▶ Exercise brief:
Would you please retype the records that follow, word for word?
▶
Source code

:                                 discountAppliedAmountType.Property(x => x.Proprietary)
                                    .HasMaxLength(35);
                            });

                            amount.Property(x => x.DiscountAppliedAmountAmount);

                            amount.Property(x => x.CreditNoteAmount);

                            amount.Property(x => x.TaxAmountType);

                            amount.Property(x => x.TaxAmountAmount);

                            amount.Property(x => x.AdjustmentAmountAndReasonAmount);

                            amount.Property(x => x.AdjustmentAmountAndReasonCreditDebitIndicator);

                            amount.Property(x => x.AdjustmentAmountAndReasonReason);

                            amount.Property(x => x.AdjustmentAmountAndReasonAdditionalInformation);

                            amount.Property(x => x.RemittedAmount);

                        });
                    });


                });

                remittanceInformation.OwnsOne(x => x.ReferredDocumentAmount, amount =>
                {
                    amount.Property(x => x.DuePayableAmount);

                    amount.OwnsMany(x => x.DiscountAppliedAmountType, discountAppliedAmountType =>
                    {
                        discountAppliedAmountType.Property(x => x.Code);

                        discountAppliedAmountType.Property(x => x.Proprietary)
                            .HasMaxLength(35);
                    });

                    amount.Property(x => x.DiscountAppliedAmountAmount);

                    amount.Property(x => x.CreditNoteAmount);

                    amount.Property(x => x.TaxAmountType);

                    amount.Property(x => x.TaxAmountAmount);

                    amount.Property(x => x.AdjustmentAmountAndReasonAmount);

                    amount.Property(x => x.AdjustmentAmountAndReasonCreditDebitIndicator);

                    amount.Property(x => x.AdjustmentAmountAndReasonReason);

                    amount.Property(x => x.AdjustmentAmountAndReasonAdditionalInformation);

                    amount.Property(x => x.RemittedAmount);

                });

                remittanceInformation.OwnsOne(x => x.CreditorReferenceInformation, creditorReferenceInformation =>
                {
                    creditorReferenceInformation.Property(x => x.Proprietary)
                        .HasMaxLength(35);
◀
▶ Result for this task:
Source code

:                                 discountAppliedAmountType.Property(x => x.Proprietary)
                                    .HasMaxLength(35);
                            });

                            amount.Property(x => x.DiscountAppliedAmountAmount);

                            amount.Property(x => x.CreditNoteAmount);

                            amount.Property(x => x.TaxAmountType);

                            amount.Property(x => x.TaxAmountAmount);

                            amount.Property(x => x.AdjustmentAmountAndReasonAmount);

                            amount.Property(x => x.AdjustmentAmountAndReasonCreditDebitIndicator);

                            amount.Property(x => x.AdjustmentAmountAndReasonReason);

                            amount.Property(x => x.AdjustmentAmountAndReasonAdditionalInformation);

                            amount.Property(x => x.RemittedAmount);

                        });
                    });


                });

                remittanceInformation.OwnsOne(x => x.ReferredDocumentAmount, amount =>
                {
                    amount.Property(x => x.DuePayableAmount);

                    amount.OwnsMany(x => x.DiscountAppliedAmountType, discountAppliedAmountType =>
                    {
                        discountAppliedAmountType.Property(x => x.Code);

                        discountAppliedAmountType.Property(x => x.Proprietary)
                            .HasMaxLength(35);
                    });

                    amount.Property(x => x.DiscountAppliedAmountAmount);

                    amount.Property(x => x.CreditNoteAmount);

                    amount.Property(x => x.TaxAmountType);

                    amount.Property(x => x.TaxAmountAmount);

                    amount.Property(x => x.AdjustmentAmountAndReasonAmount);

                    amount.Property(x => x.AdjustmentAmountAndReasonCreditDebitIndicator);

                    amount.Property(x => x.AdjustmentAmountAndReasonReason);

                    amount.Property(x => x.AdjustmentAmountAndReasonAdditionalInformation);

                    amount.Property(x => x.RemittedAmount);

                });

                remittanceInformation.OwnsOne(x => x.CreditorReferenceInformation, creditorReferenceInformation =>
                {
                    creditorReferenceInformation.Property(x => x.Proprietary)
                        .HasMaxLength(35);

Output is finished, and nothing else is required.